When you reach the line containing "Raise Layer3's opacity" in the records below, start copying exactly, and stop once you have copied the line containing "drag(87, 184, 222, 185)".

**Supplied material**

______

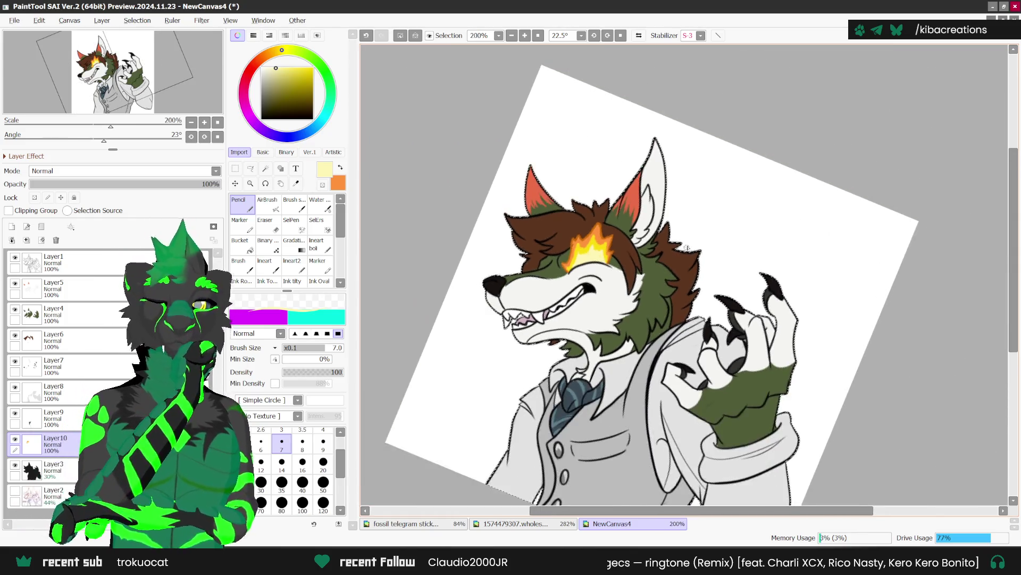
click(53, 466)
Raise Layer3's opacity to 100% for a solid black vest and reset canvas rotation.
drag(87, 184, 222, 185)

______

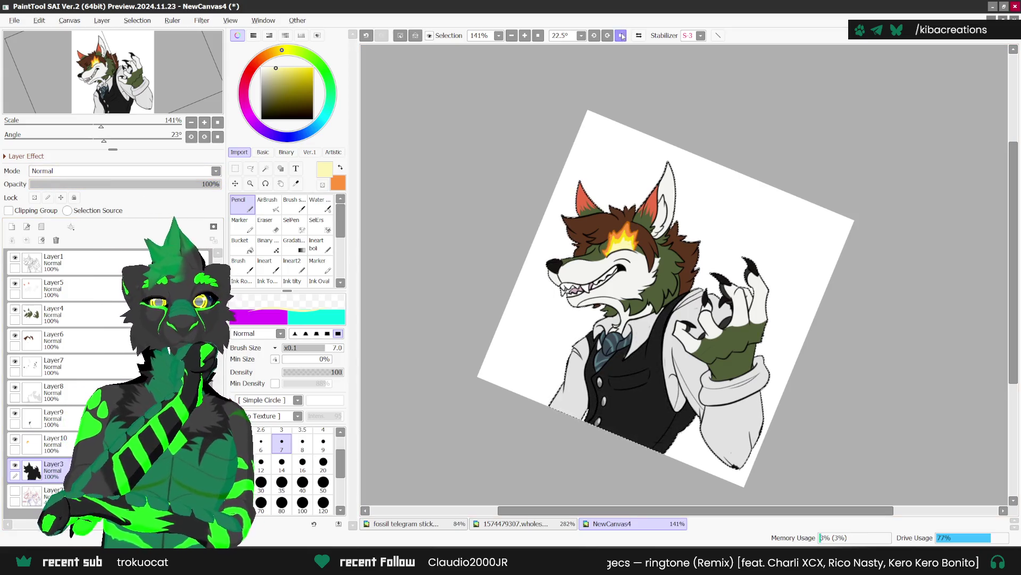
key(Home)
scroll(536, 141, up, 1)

______

**Answer to this problem**
Raise Layer3's opacity to 100% for a solid black vest and reset canvas rotation.
drag(87, 184, 222, 185)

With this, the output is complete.